Over the past week or so, The Boy has started to act quite silly during his play time. This is, of course, developmentally appropriate and mostly welcome. Today, for instance, it's quite welcome, even if it does occasionally get frustrating. As I've said on a number of occasions, I would SO MUCH rather deal with "normal" toddler issues than any of this cancer stuff. Right now, for instance, he's trying to play with the blinds that cover the inter-room windows. Sigh. He threw a minor fit, distracted by being plopped into a chair with a Winnie the Pooh telephone.

Which just got thrown onto the floor. This is two minutes after a small amount of turkey got thrown onto the floor, after a large amount of turkey got thrown onto the floor, after a telephone handle got thrown onto the floor, after a cell phone got thrown onto the floor.
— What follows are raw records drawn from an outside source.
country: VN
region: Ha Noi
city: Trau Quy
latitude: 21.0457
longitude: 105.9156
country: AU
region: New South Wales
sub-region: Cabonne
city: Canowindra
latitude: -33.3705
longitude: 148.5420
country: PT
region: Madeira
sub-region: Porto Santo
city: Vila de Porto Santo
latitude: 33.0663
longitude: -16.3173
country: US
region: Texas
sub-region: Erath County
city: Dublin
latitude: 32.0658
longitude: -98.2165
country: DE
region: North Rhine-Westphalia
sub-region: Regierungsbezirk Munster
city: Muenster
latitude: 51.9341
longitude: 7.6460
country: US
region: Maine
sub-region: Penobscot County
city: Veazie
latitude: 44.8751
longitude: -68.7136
Sensing a trend? Me, too.

Okay, so how does one discipline an extremely hypertensive toddler, when a fit that goes on a little too long can cause, say, a stroke? Your guess is as good as mine. I'm trying to reward good behavior with attention and enthusiasm and "reward" negative behavior with less attention and more indifference. This doesn't necessarily jibe with, say, my father's methods of discipline, but cancer treatments aren't necessarily compatible with normal child rearing methods.

We'll figure it out. Right now, though, he's preparing to dump a thing of Cheerios, so I'm going to intercept. Later!
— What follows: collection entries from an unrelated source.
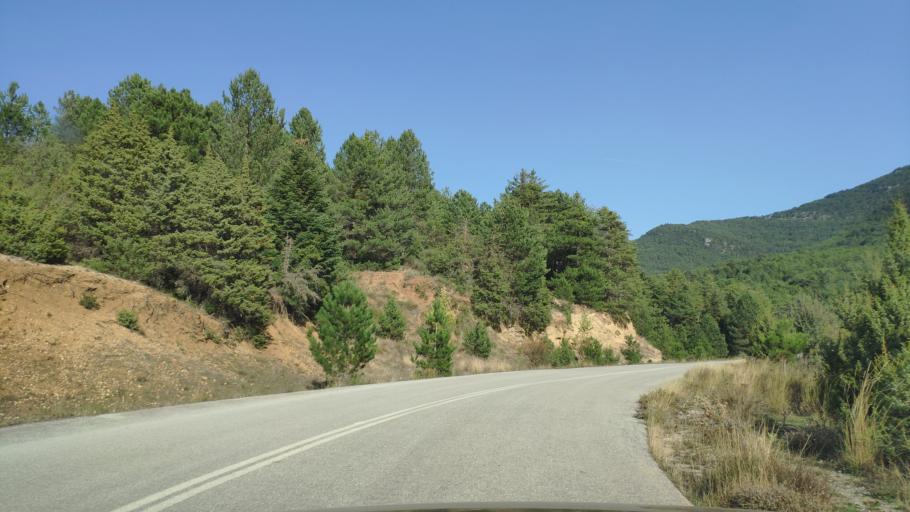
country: GR
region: West Greece
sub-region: Nomos Achaias
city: Aiyira
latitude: 37.9937
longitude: 22.3701
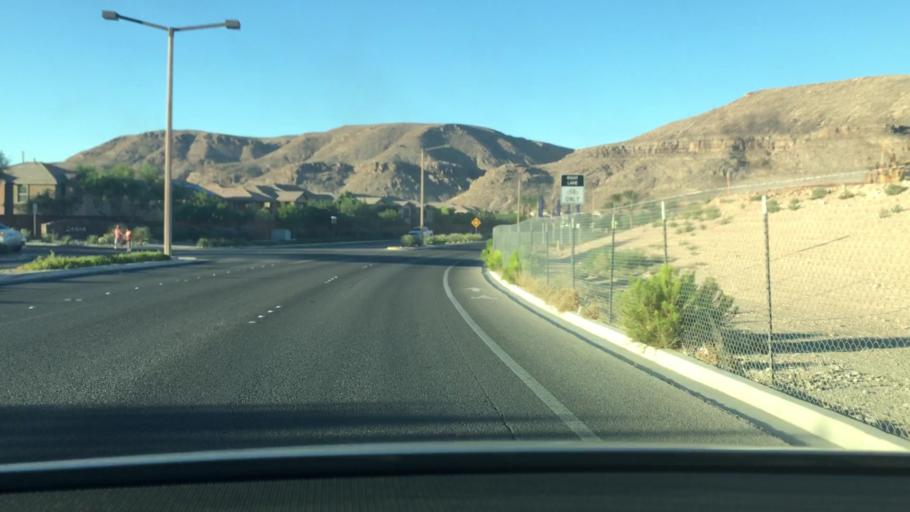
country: US
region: Nevada
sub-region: Clark County
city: Summerlin South
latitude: 36.0925
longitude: -115.3245
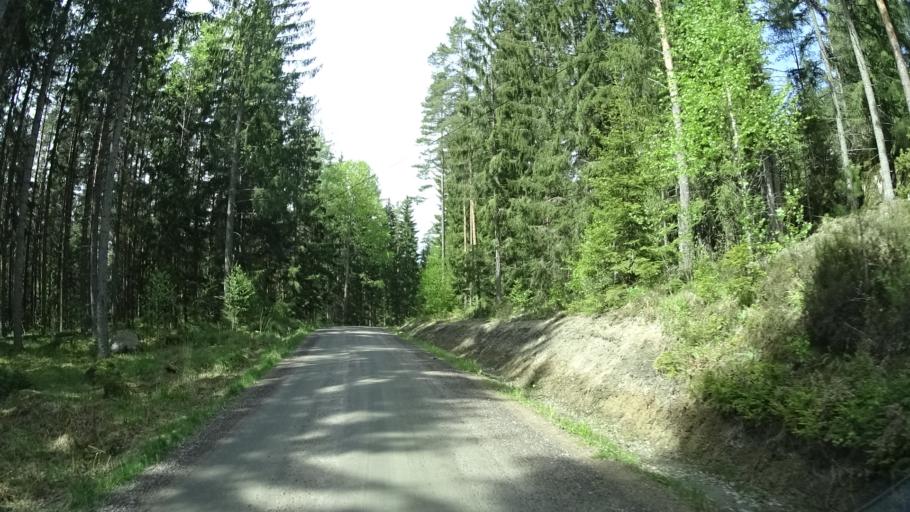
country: SE
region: OEstergoetland
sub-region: Finspangs Kommun
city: Finspang
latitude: 58.7658
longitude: 15.8413
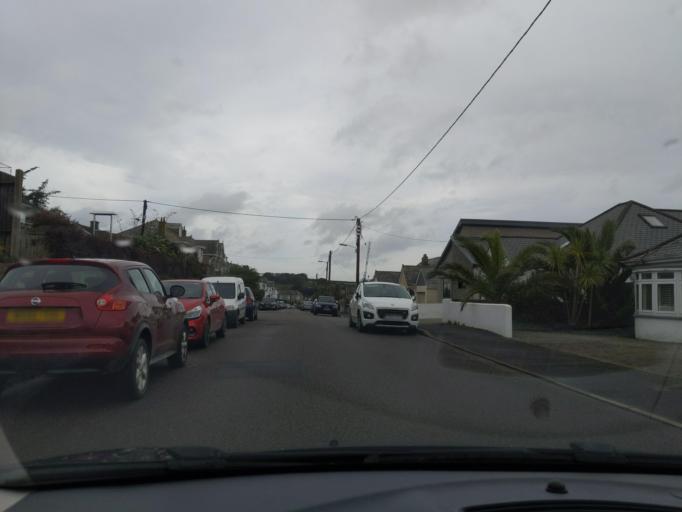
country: GB
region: England
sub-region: Cornwall
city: Padstow
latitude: 50.5365
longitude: -4.9368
The Reluctant Crunchy Mama said...

Fan of Logical Mommy over here! My daughter is 22 months, so similar developmental stages. We can tell our kids are almost 2, huh?! I'm as new to this discipline stuff as you are, but, from what I've learned thus far, sounds like you are on the right track. Yelling/spanking/losing your cool don't help the situation or achieve anything. Positive reinforcement works a lot better. I found Love and Logic very helpful. I know Molly knows about that book. Basically, it suggests lots of positive reinforcement (when he does a good thing, "good job," clapping, etc.), giving kids choices whenever possible (like letting him pick his diaper, shirt, etc. from 2 choices), using a phrase consistently when he gets into mischief (something like ut-oh or whatever phrase you guys feel comfortable with) and relocating him when he is doing something inappropriate/dangerous. I hope that helps a bit and I hope tonight is a much better night for you guys.

Musical Daddy said...

Love and Logic is an awesome book - it's really affected my teaching strategies, and I've been using it a lot. "Uh-oh!" means he's in trouble, "Oh, no!" means he's just being impy, and moving him away means he should stay away. I agree with everything you've written!

Besides, yelling at him doesn't help. He's not emotionally set up to comprehend why you're yelling or what you're yelling about.